Dr. Duncan B. Sparrow
Environmental influences on embryonic heart and vertebral formation
14th November, 1pm
ABSTRACT
Congenital heart disease (CHD) is the most common type of human birth defect with an incidence
of ~1% of live births. However, despite the rapid advances in research into the genetic causes of
rare diseases brought about by next-generation sequencing technologies, still only about 20% of
CHD cases have been shown to have a simple genetic cause. This suggests that many CHD cases
have multifactorial causes. One of these factors is likely to be environmental. Although embryonic
development is primarily controlled genetically, it has long been known that perturbation of the
environment in which the embryo forms can have a dramatic effect. For example, fetal under- or
over-nutrition can have long-lasting metabolic or epigenetic effects, manifesting in altered
physiology in adult life. By contrast, I have shown that one particular environmental insult, shortterm exposure of mouse embryos in utero to hypoxia, can have a transient effect and results in a
variety of specific gross morphological abnormalities including heart and vertebral defects. The
majority of the heart defects induced in this way are conotruncal in nature, and arise as a result of
interrupted development of the outflow tract and its precursor tissue, the second heart field. This
effect is mediated at the molecular level by an interruption of FGF signalling, and the penetrance
and severity of both heart and vertebral defects can be further exacerbated by genetic risk factors.
FGF signalling has key roles in many other processes during embryogenesis, including brain,
kidney, limb and craniofacial development. This raises the possibility that interactions between an
environmentally-induced reduction of FGF signalling, coupled with a genetic deficit, may play an
important role in the etiology of a wide range of “sporadic” human congenital defects.
BIOSKETCH
Dr. Duncan Sparrow is a Senior Research Scientist in the Division of Developmental and Stem Cell
Biology at the Victor Chang Cardiac Research Institute in Sydney, Australia. He did his PhD with Dr.
Julian Wells in the Biochemistry Department of Adelaide University, discovering a transcription
factor responsible for controlling the tissue-specific expression of the chicken histone H5 gene.

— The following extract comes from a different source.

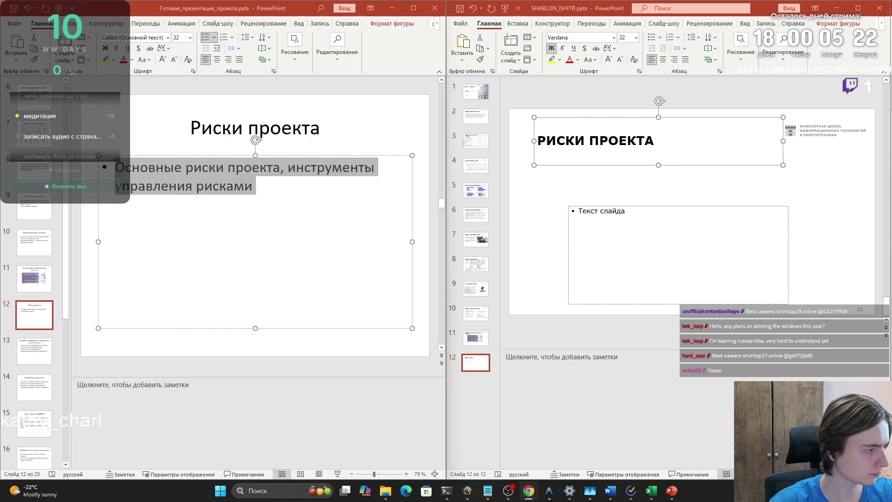
click(610, 490)
Step: Select the rows of Table 6 «Анализ рисков компании», then return to template slide 12's body placeholder
scroll(569, 377, down, 5)
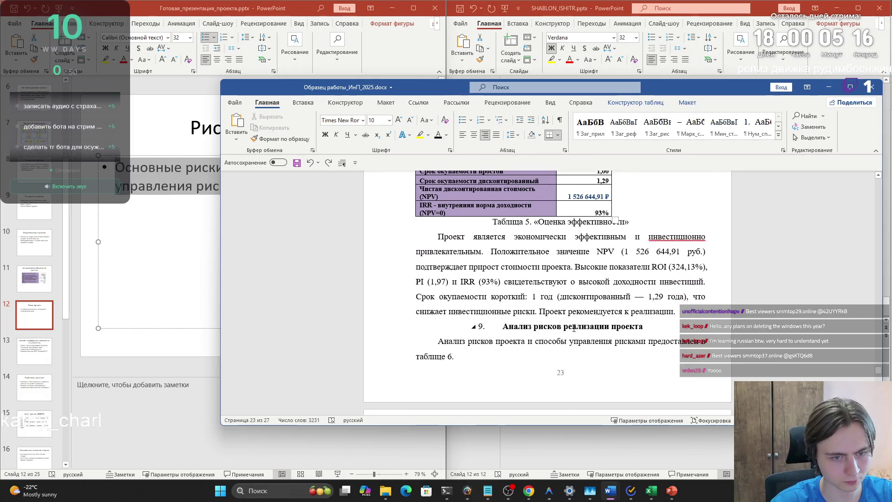
scroll(574, 328, down, 4)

After completing his PhD, he joined Dr. Tim Mohun’s laboratory at the MRC National Institute for
Medical Research in Mill Hill where he applied his knowledge of transcription factor biology to
studying cardiogenesis and somitogenesis in Xenopus laevis. In mid-2000 he returned to Australia
to join Professor Sally Dunwoodie’s laboratory at the Victor Chang Cardiac Research Institute. Here
he has continued his studies of somitogenesis and cardiogenesis using a combination of mouse
embryology, human genetics and cell biology.